Consignes de l'exercice:
1. Dans l'article sur les chrétiens de Sabah, condensez le paragraphe qui commence par « Pour marquer leur détermination » en gardant ses faits essentiels.
2. Mettez à jour le passage de l'article sur les chrétiens de Sabah qui va de « La date du 16 » jusqu'à « très majoritairement musulmane. » en remplaçant « Malaysia Day » par « Jour de la Malaisie », puis recopiez-le.
3. Poursuivez l'article sur les chrétiens de Sabah à partir du point où il s'arrête.

Extrait choisi:
------
Eglises d'Asie

Forte mobilisation des chrétiens de Sabah contre la politique religieuse du gouvernement

Publié le 03/10/2014




Les chrétiens de Sabah se mobilisent pour affirmer leur détermination à défendre la liberté religieuse en Malaisie. Ils dénoncent la politique du gouvernement central en exigeant de celui-ci qu’il laisse les non-musulmans vivre comme ils l’entendent. Ils demandent notamment que les mesures législatives prises …

… par les administrations chargées de l’islam ne soient pas appliquées aux non-musulmans.

C’est le 16 septembre dernier que plusieurs associations chrétiennes de Sabah ont lancé leur mouvement, en publiant une « Déclaration en 30 points » par laquelle ils accusent le système judiciaire d’être « de manière toujours plus évidente enclin à défendre la suprématie de la race [malaise] et de la religion [musulmane] plutôt que d’être fidèle à sa vocation de défendre la suprématie de la Constitution [fédérale] ».

« Même si l’islam est la religion officielle de la Fédération [de Malaisie], les fidèles des autres religions et croyances devraient voir respectés leur droit constitutionnel et leur liberté à professer, pratiquer, propager et organiser leurs religions respectives sans interférence ni intervention de l’Etat », affirment ces responsables chrétiens.

Pour marquer leur détermination, les organisateurs de la manifestation avaient décrété trois jours de « mamangkis », reprenant à cette occasion un vieux cri de guerre que leurs ancêtres, alors animistes, poussaient pour fédérer leurs troupes avant la bataille contre l’ennemi commun. Durant trois jours, rencontres, manifestations et conférences se sont succédé au Kadazan Dusun Cultural Association Hall de Penampang, localité proche de Kota Kinabalu, capitale de Sabah, et centre historique des Kadazans, une des ethnies indigènes de Sabah.

La date du 16 septembre n’avait pas été choisie au hasard : elle coïncide avec le Malaysia Day, qui marque la fondation, en 1963, de la Fédération de Malaisie, avec l’union de la Malaya (la Malaisie péninsulaire), de Bornéo Nord (Sabah), de Sarawak et de Singapour (lequel sera expulsé de la Fédération en 1965). Les orateurs qui se sont succédé à la tribune ont souligné à cette occasion que les deux Etats de la Malaisie orientale, Sabah et Sarawak, n’avaient rejoint la Fédération de Malaisie que sur la base du respect par Kuala Lumpur de l’accord en 20 points (pour Sabah) et de l’accord en 18 points (pour Sarawak). Ces accords avaient notamment pour fonction de protéger les particularismes de ces deux territoires de Bornéo, particularismes découlant notamment du fait que ces deux Etats comptaient une majorité de chrétiens face à une péninsule malaise très majoritairement musulmane.
------
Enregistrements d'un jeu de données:
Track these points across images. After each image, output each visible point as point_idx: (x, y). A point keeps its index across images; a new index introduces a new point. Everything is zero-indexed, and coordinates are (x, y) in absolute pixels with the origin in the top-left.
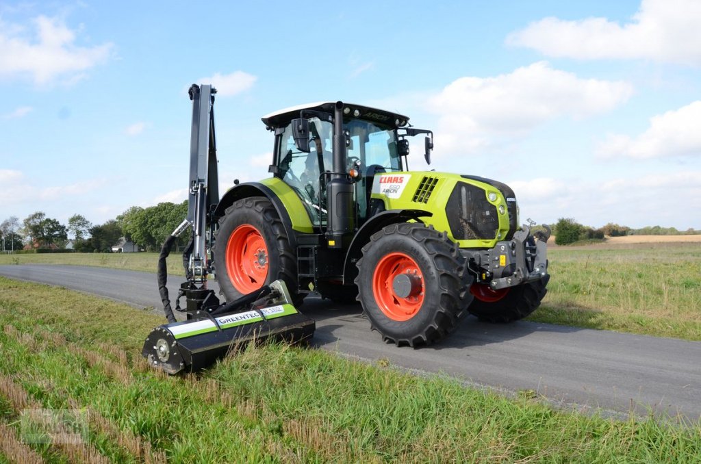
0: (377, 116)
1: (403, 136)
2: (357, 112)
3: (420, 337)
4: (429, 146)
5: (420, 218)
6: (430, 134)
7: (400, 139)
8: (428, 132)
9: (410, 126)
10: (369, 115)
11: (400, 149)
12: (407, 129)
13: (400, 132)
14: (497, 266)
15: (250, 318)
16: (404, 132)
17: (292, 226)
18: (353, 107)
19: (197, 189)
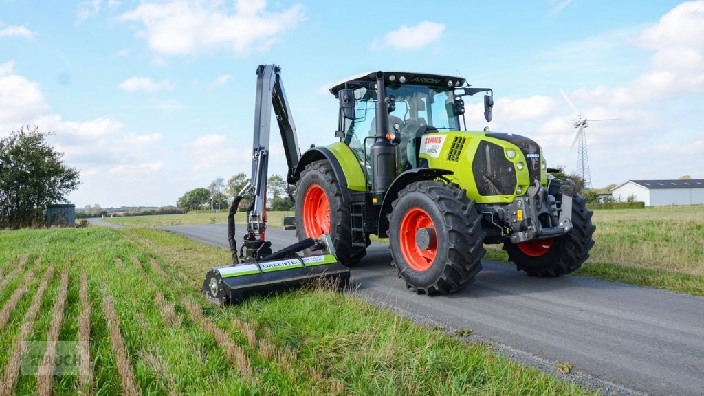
0: (427, 80)
1: (460, 96)
2: (403, 79)
3: (433, 287)
4: (489, 104)
5: (444, 176)
6: (490, 92)
7: (458, 99)
8: (487, 90)
9: (469, 85)
10: (417, 79)
11: (456, 109)
12: (465, 89)
13: (457, 92)
14: (515, 221)
15: (291, 264)
16: (463, 92)
17: (347, 185)
18: (398, 75)
19: (258, 155)
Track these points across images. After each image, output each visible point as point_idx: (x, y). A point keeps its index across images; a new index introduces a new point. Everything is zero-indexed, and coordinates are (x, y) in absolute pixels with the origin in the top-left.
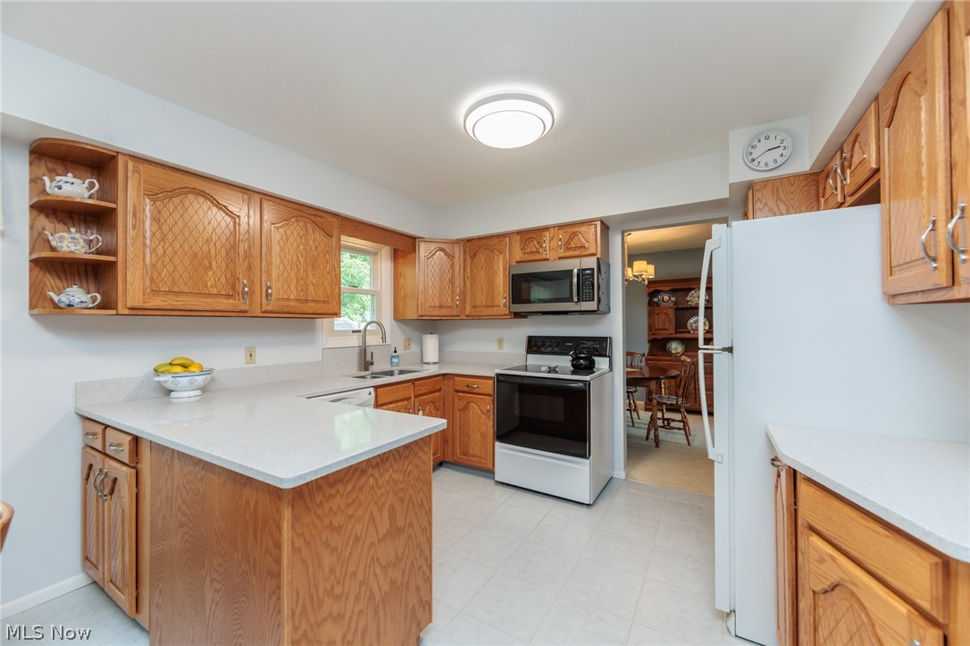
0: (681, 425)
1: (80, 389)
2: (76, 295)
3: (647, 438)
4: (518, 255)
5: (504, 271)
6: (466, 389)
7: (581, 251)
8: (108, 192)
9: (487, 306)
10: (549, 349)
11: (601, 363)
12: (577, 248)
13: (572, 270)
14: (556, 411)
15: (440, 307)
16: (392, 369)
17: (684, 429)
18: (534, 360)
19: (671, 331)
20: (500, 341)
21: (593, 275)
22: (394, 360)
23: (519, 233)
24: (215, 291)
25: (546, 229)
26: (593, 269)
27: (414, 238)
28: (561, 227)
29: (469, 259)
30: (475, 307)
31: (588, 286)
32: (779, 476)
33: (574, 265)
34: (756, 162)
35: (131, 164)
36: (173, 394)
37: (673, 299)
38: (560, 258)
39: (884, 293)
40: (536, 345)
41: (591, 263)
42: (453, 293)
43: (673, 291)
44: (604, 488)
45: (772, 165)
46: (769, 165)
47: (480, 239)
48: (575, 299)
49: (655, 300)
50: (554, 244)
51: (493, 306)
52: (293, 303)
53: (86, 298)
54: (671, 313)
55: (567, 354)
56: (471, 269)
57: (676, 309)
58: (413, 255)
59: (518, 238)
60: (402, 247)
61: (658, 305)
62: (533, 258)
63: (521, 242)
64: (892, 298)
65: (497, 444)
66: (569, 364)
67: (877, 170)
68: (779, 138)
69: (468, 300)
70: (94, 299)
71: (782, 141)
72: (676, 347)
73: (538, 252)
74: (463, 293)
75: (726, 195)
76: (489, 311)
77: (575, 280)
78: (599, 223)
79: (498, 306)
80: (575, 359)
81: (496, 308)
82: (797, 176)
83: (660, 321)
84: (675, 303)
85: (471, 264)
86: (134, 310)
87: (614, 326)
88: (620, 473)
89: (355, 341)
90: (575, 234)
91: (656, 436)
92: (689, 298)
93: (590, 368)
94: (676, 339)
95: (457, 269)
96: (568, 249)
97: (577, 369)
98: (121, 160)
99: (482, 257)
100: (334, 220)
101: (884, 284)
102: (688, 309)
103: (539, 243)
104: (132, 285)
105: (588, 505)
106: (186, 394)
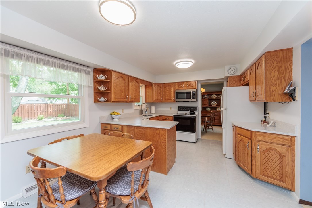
0: (211, 128)
1: (101, 118)
2: (102, 99)
3: (203, 131)
4: (177, 88)
5: (173, 91)
6: (165, 119)
7: (192, 87)
8: (108, 78)
9: (169, 100)
10: (184, 110)
11: (196, 113)
12: (191, 87)
13: (191, 92)
14: (188, 123)
15: (157, 99)
16: (146, 114)
17: (212, 128)
18: (179, 112)
19: (207, 105)
20: (171, 108)
21: (195, 93)
22: (146, 113)
23: (177, 82)
24: (123, 97)
25: (184, 82)
26: (195, 92)
27: (151, 83)
28: (187, 82)
29: (164, 88)
30: (166, 100)
31: (194, 95)
32: (234, 129)
33: (191, 91)
34: (230, 73)
35: (113, 72)
36: (114, 119)
37: (208, 97)
38: (187, 89)
39: (249, 100)
40: (180, 109)
41: (195, 90)
42: (160, 96)
43: (208, 95)
44: (197, 140)
45: (233, 73)
46: (232, 73)
47: (167, 83)
48: (191, 98)
49: (204, 97)
50: (186, 85)
51: (170, 100)
52: (133, 100)
53: (104, 99)
54: (207, 100)
55: (189, 111)
56: (165, 91)
57: (209, 100)
58: (151, 87)
59: (177, 84)
60: (148, 85)
61: (204, 98)
62: (181, 88)
63: (178, 85)
64: (251, 101)
65: (177, 131)
66: (189, 113)
67: (249, 81)
68: (234, 68)
69: (164, 98)
70: (106, 100)
71: (235, 69)
72: (209, 109)
73: (182, 87)
74: (163, 97)
75: (224, 78)
76: (169, 101)
77: (191, 94)
78: (196, 81)
79: (172, 100)
80: (191, 112)
81: (171, 100)
82: (237, 76)
83: (205, 102)
84: (208, 98)
85: (165, 89)
86: (113, 102)
87: (199, 104)
88: (200, 137)
89: (139, 108)
90: (191, 84)
91: (206, 130)
92: (212, 97)
93: (194, 114)
94: (209, 107)
95: (161, 90)
96: (189, 87)
97: (191, 114)
98: (111, 71)
99: (168, 88)
100: (139, 80)
101: (249, 99)
102: (212, 99)
103: (182, 85)
104: (113, 97)
105: (195, 143)
106: (116, 119)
------
Réponses aux exercices:
1. Pour affirmer leur détermination, les organisateurs ont décrété trois jours de « mamangkis ». Ils ont ainsi repris un vieux cri de guerre que leurs ancêtres animistes poussaient pour rassembler leurs troupes avant de combattre l'ennemi commun. Pendant trois jours, rencontres, manifestations et conférences se sont enchaînées au Kadazan Dusun Cultural Association Hall de Penampang. Cette localité est proche de Kota Kinabalu, capitale de Sabah, et constitue le centre historique des Kadazans, une ethnie indigène de Sabah.

2.
La date du 16 septembre n’avait pas été choisie au hasard : elle coïncide avec le Jour de la Malaisie, qui marque la fondation, en 1963, de la Fédération de Malaisie, avec l’union de la Malaya (la Malaisie péninsulaire), de Bornéo Nord (Sabah), de Sarawak et de Singapour (lequel sera expulsé de la Fédération en 1965). Les orateurs qui se sont succédé à la tribune ont souligné à cette occasion que les deux Etats de la Malaisie orientale, Sabah et Sarawak, n’avaient rejoint la Fédération de Malaisie que sur la base du respect par Kuala Lumpur de l’accord en 20 points (pour Sabah) et de l’accord en 18 points (pour Sarawak). Ces accords avaient notamment pour fonction de protéger les particularismes de ces deux territoires de Bornéo, particularismes découlant notamment du fait que ces deux Etats comptaient une majorité de chrétiens face à une péninsule malaise très majoritairement musulmane.

3.
Or, s’indignent les responsables chrétiens de Sabah, la liberté religieuse des chrétiens est de plus en plus menacée. Sous prétexte que le principal journal catholique du pays, The Herald à Kuala Lumpur, s’est vu interdire d’utiliser le mot ‘Allah’ pour dire Dieu dans ses colonnes en malais, les chrétiens de Sabah et de Sarawak, qui utilisent le mot ‘Allah’ pour dire Dieu en malais et dans leurs différentes langues, sont en butte aux édits et autres mesures prises en différentes régions du pays pour interdire aux non-musulmans l’usage du mot ‘Allah’ ou limiter la circulation de la Al-Kitab (‘Le Livre’, la Bible traduite en bahasa malaysia, la langue malaise). Ces responsables chrétiens dénoncent aussi les manœuvres frauduleuses – et non sanctionnées par la justice – menées auprès de certaines communautés chrétiennes de Sabah pour les amener à se convertir à l’islam (une affaire en ce sens a défrayé la chronique en décembre dernier mais n’a reçu aucune suite judiciaire).

Esther Golingi, présidente du PAN (Perpaduan Anak Negeri Sabah), affirme représenter plusieurs dénominations protestantes de Sabah. Elle explique que ces trois jours de « mamangkis » visaient à forger une unité entre les différents groupes chrétiens de Sabah. Selon elle, « la liberté religieuse telle qu’elle est pourtant inscrite dans la Constitution fédérale n’est plus défendue » et elle en appelle au Premier ministre, Najib Razak. « Nous voulons que le Premier ministre se prononce [sur ces questions]. Il n’est pas le Premier ministre des seuls Malais mais le Premier ministre de tous les Malaisiens », affirme-t-elle encore.

Selon les observateurs, la mobilisation des chrétiens de Sabah témoigne de leur impatience face à ce qu’ils perçoivent comme une évolution dangereuse du pouvoir central. Les deux Etats de l’île de Bornéo réunissent les deux tiers des 2,6 millions de chrétiens de Malaisie, qui eux-mêmes forment une minorité d’un peu moins de 10 % de la population. La polémique qui a cours en Malaisie péninsulaire sur l’usage du mot ‘Allah’ par les non-musulmans n’y a jamais été comprise, mais elle soulève de plus en plus de colère et de frustration chez les chrétiens de ces deux Etats, qui ressentent vivement les agissements du gouvernement central visant à diviser le pays selon des lignes de fracture ethniques et religieuses.